**Work required:** With the images removed, return every line below exactly as it reads.

**Extracted data:**

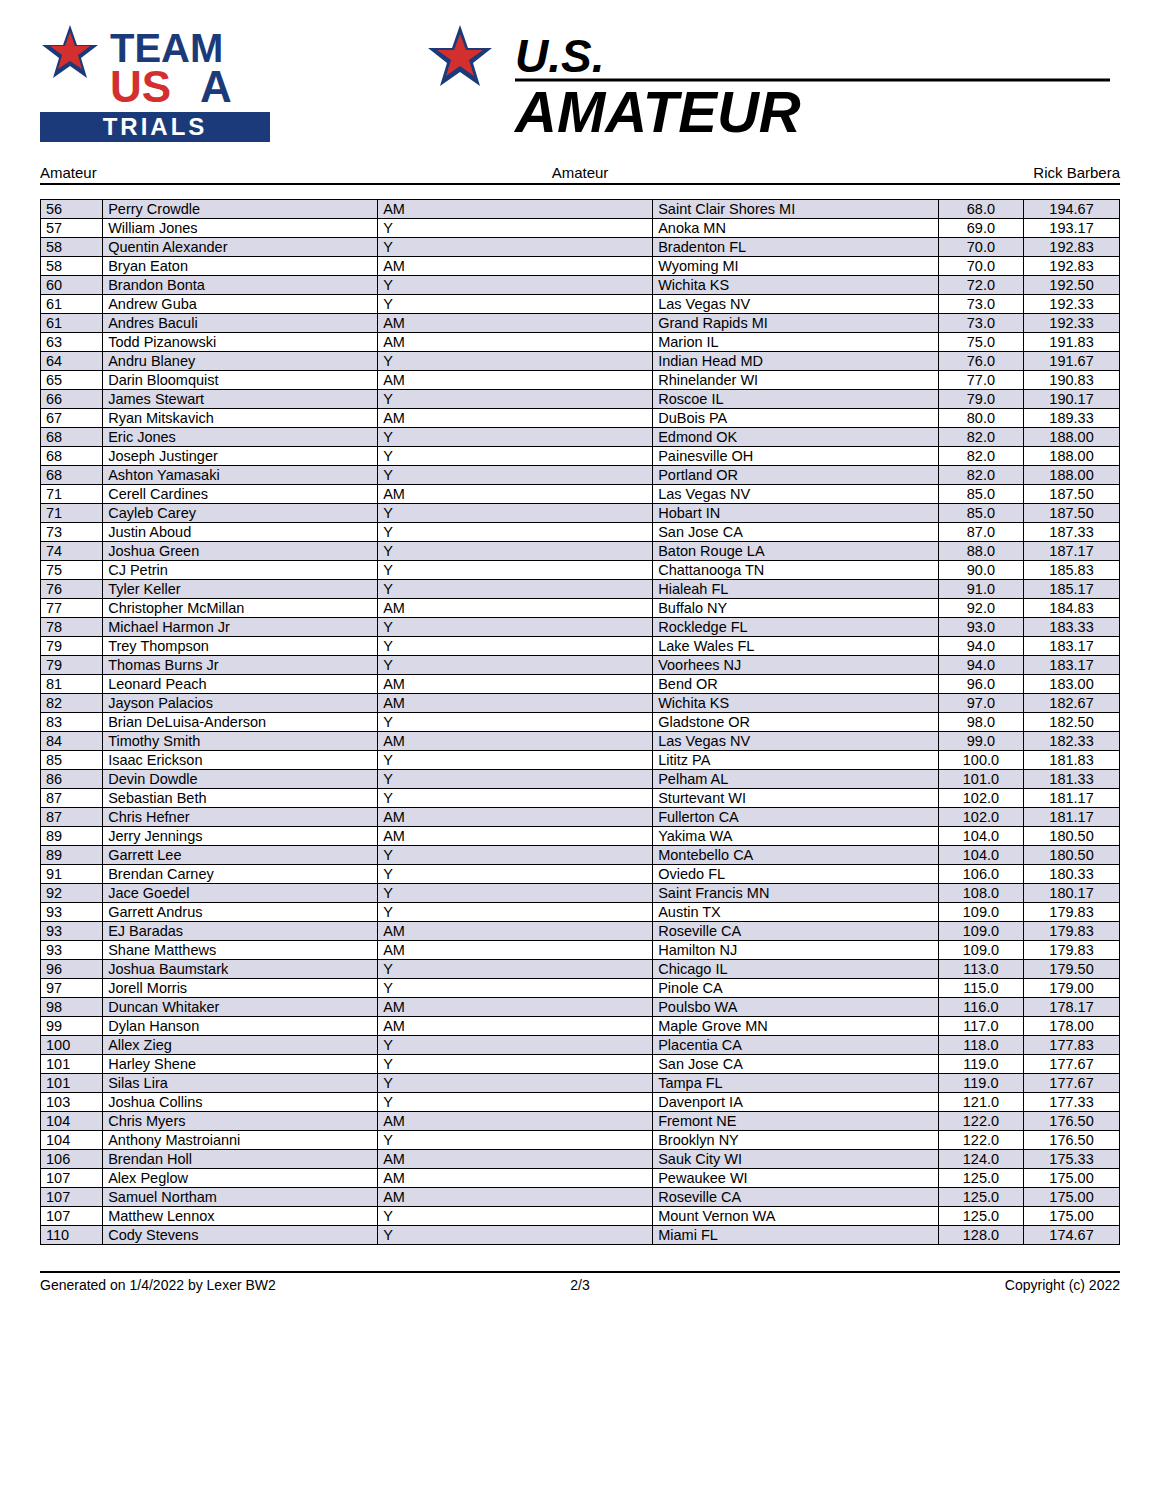TEAM US A TRIALS
U.S. AMATEUR
Amateur Amateur Rick Barbera
| 56 | Perry Crowdle | AM | Saint Clair Shores MI | 68.0 | 194.67 |
| 57 | William Jones | Y | Anoka MN | 69.0 | 193.17 |
| 58 | Quentin Alexander | Y | Bradenton FL | 70.0 | 192.83 |
| 58 | Bryan Eaton | AM | Wyoming MI | 70.0 | 192.83 |
| 60 | Brandon Bonta | Y | Wichita KS | 72.0 | 192.50 |
| 61 | Andrew Guba | Y | Las Vegas NV | 73.0 | 192.33 |
| 61 | Andres Baculi | AM | Grand Rapids MI | 73.0 | 192.33 |
| 63 | Todd Pizanowski | AM | Marion IL | 75.0 | 191.83 |
| 64 | Andru Blaney | Y | Indian Head MD | 76.0 | 191.67 |
| 65 | Darin Bloomquist | AM | Rhinelander WI | 77.0 | 190.83 |
| 66 | James Stewart | Y | Roscoe IL | 79.0 | 190.17 |
| 67 | Ryan Mitskavich | AM | DuBois PA | 80.0 | 189.33 |
| 68 | Eric Jones | Y | Edmond OK | 82.0 | 188.00 |
| 68 | Joseph Justinger | Y | Painesville OH | 82.0 | 188.00 |
| 68 | Ashton Yamasaki | Y | Portland OR | 82.0 | 188.00 |
| 71 | Cerell Cardines | AM | Las Vegas NV | 85.0 | 187.50 |
| 71 | Cayleb Carey | Y | Hobart IN | 85.0 | 187.50 |
| 73 | Justin Aboud | Y | San Jose CA | 87.0 | 187.33 |
| 74 | Joshua Green | Y | Baton Rouge LA | 88.0 | 187.17 |
| 75 | CJ Petrin | Y | Chattanooga TN | 90.0 | 185.83 |
| 76 | Tyler Keller | Y | Hialeah FL | 91.0 | 185.17 |
| 77 | Christopher McMillan | AM | Buffalo NY | 92.0 | 184.83 |
| 78 | Michael Harmon Jr | Y | Rockledge FL | 93.0 | 183.33 |
| 79 | Trey Thompson | Y | Lake Wales FL | 94.0 | 183.17 |
| 79 | Thomas Burns Jr | Y | Voorhees NJ | 94.0 | 183.17 |
| 81 | Leonard Peach | AM | Bend OR | 96.0 | 183.00 |
| 82 | Jayson Palacios | AM | Wichita KS | 97.0 | 182.67 |
| 83 | Brian DeLuisa-Anderson | Y | Gladstone OR | 98.0 | 182.50 |
| 84 | Timothy Smith | AM | Las Vegas NV | 99.0 | 182.33 |
| 85 | Isaac Erickson | Y | Lititz PA | 100.0 | 181.83 |
| 86 | Devin Dowdle | Y | Pelham AL | 101.0 | 181.33 |
| 87 | Sebastian Beth | Y | Sturtevant WI | 102.0 | 181.17 |
| 87 | Chris Hefner | AM | Fullerton CA | 102.0 | 181.17 |
| 89 | Jerry Jennings | AM | Yakima WA | 104.0 | 180.50 |
| 89 | Garrett Lee | Y | Montebello CA | 104.0 | 180.50 |
| 91 | Brendan Carney | Y | Oviedo FL | 106.0 | 180.33 |
| 92 | Jace Goedel | Y | Saint Francis MN | 108.0 | 180.17 |
| 93 | Garrett Andrus | Y | Austin TX | 109.0 | 179.83 |
| 93 | EJ Baradas | AM | Roseville CA | 109.0 | 179.83 |
| 93 | Shane Matthews | AM | Hamilton NJ | 109.0 | 179.83 |
| 96 | Joshua Baumstark | Y | Chicago IL | 113.0 | 179.50 |
| 97 | Jorell Morris | Y | Pinole CA | 115.0 | 179.00 |
| 98 | Duncan Whitaker | AM | Poulsbo WA | 116.0 | 178.17 |
| 99 | Dylan Hanson | AM | Maple Grove MN | 117.0 | 178.00 |
| 100 | Allex Zieg | Y | Placentia CA | 118.0 | 177.83 |
| 101 | Harley Shene | Y | San Jose CA | 119.0 | 177.67 |
| 101 | Silas Lira | Y | Tampa FL | 119.0 | 177.67 |
| 103 | Joshua Collins | Y | Davenport IA | 121.0 | 177.33 |
| 104 | Chris Myers | AM | Fremont NE | 122.0 | 176.50 |
| 104 | Anthony Mastroianni | Y | Brooklyn NY | 122.0 | 176.50 |
| 106 | Brendan Holl | AM | Sauk City WI | 124.0 | 175.33 |
| 107 | Alex Peglow | AM | Pewaukee WI | 125.0 | 175.00 |
| 107 | Samuel Northam | AM | Roseville CA | 125.0 | 175.00 |
| 107 | Matthew Lennox | Y | Mount Vernon WA | 125.0 | 175.00 |
| 110 | Cody Stevens | Y | Miami FL | 128.0 | 174.67 |
Generated on 1/4/2022 by Lexer BW2 2/3 Copyright (c) 2022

**The answer:**
TEAM US A TRIALS
U.S. AMATEUR
Amateur Amateur Rick Barbera
| 56 | Perry Crowdle | AM | Saint Clair Shores MI | 68.0 | 194.67 |
| 57 | William Jones | Y | Anoka MN | 69.0 | 193.17 |
| 58 | Quentin Alexander | Y | Bradenton FL | 70.0 | 192.83 |
| 58 | Bryan Eaton | AM | Wyoming MI | 70.0 | 192.83 |
| 60 | Brandon Bonta | Y | Wichita KS | 72.0 | 192.50 |
| 61 | Andrew Guba | Y | Las Vegas NV | 73.0 | 192.33 |
| 61 | Andres Baculi | AM | Grand Rapids MI | 73.0 | 192.33 |
| 63 | Todd Pizanowski | AM | Marion IL | 75.0 | 191.83 |
| 64 | Andru Blaney | Y | Indian Head MD | 76.0 | 191.67 |
| 65 | Darin Bloomquist | AM | Rhinelander WI | 77.0 | 190.83 |
| 66 | James Stewart | Y | Roscoe IL | 79.0 | 190.17 |
| 67 | Ryan Mitskavich | AM | DuBois PA | 80.0 | 189.33 |
| 68 | Eric Jones | Y | Edmond OK | 82.0 | 188.00 |
| 68 | Joseph Justinger | Y | Painesville OH | 82.0 | 188.00 |
| 68 | Ashton Yamasaki | Y | Portland OR | 82.0 | 188.00 |
| 71 | Cerell Cardines | AM | Las Vegas NV | 85.0 | 187.50 |
| 71 | Cayleb Carey | Y | Hobart IN | 85.0 | 187.50 |
| 73 | Justin Aboud | Y | San Jose CA | 87.0 | 187.33 |
| 74 | Joshua Green | Y | Baton Rouge LA | 88.0 | 187.17 |
| 75 | CJ Petrin | Y | Chattanooga TN | 90.0 | 185.83 |
| 76 | Tyler Keller | Y | Hialeah FL | 91.0 | 185.17 |
| 77 | Christopher McMillan | AM | Buffalo NY | 92.0 | 184.83 |
| 78 | Michael Harmon Jr | Y | Rockledge FL | 93.0 | 183.33 |
| 79 | Trey Thompson | Y | Lake Wales FL | 94.0 | 183.17 |
| 79 | Thomas Burns Jr | Y | Voorhees NJ | 94.0 | 183.17 |
| 81 | Leonard Peach | AM | Bend OR | 96.0 | 183.00 |
| 82 | Jayson Palacios | AM | Wichita KS | 97.0 | 182.67 |
| 83 | Brian DeLuisa-Anderson | Y | Gladstone OR | 98.0 | 182.50 |
| 84 | Timothy Smith | AM | Las Vegas NV | 99.0 | 182.33 |
| 85 | Isaac Erickson | Y | Lititz PA | 100.0 | 181.83 |
| 86 | Devin Dowdle | Y | Pelham AL | 101.0 | 181.33 |
| 87 | Sebastian Beth | Y | Sturtevant WI | 102.0 | 181.17 |
| 87 | Chris Hefner | AM | Fullerton CA | 102.0 | 181.17 |
| 89 | Jerry Jennings | AM | Yakima WA | 104.0 | 180.50 |
| 89 | Garrett Lee | Y | Montebello CA | 104.0 | 180.50 |
| 91 | Brendan Carney | Y | Oviedo FL | 106.0 | 180.33 |
| 92 | Jace Goedel | Y | Saint Francis MN | 108.0 | 180.17 |
| 93 | Garrett Andrus | Y | Austin TX | 109.0 | 179.83 |
| 93 | EJ Baradas | AM | Roseville CA | 109.0 | 179.83 |
| 93 | Shane Matthews | AM | Hamilton NJ | 109.0 | 179.83 |
| 96 | Joshua Baumstark | Y | Chicago IL | 113.0 | 179.50 |
| 97 | Jorell Morris | Y | Pinole CA | 115.0 | 179.00 |
| 98 | Duncan Whitaker | AM | Poulsbo WA | 116.0 | 178.17 |
| 99 | Dylan Hanson | AM | Maple Grove MN | 117.0 | 178.00 |
| 100 | Allex Zieg | Y | Placentia CA | 118.0 | 177.83 |
| 101 | Harley Shene | Y | San Jose CA | 119.0 | 177.67 |
| 101 | Silas Lira | Y | Tampa FL | 119.0 | 177.67 |
| 103 | Joshua Collins | Y | Davenport IA | 121.0 | 177.33 |
| 104 | Chris Myers | AM | Fremont NE | 122.0 | 176.50 |
| 104 | Anthony Mastroianni | Y | Brooklyn NY | 122.0 | 176.50 |
| 106 | Brendan Holl | AM | Sauk City WI | 124.0 | 175.33 |
| 107 | Alex Peglow | AM | Pewaukee WI | 125.0 | 175.00 |
| 107 | Samuel Northam | AM | Roseville CA | 125.0 | 175.00 |
| 107 | Matthew Lennox | Y | Mount Vernon WA | 125.0 | 175.00 |
| 110 | Cody Stevens | Y | Miami FL | 128.0 | 174.67 |
Generated on 1/4/2022 by Lexer BW2 2/3 Copyright (c) 2022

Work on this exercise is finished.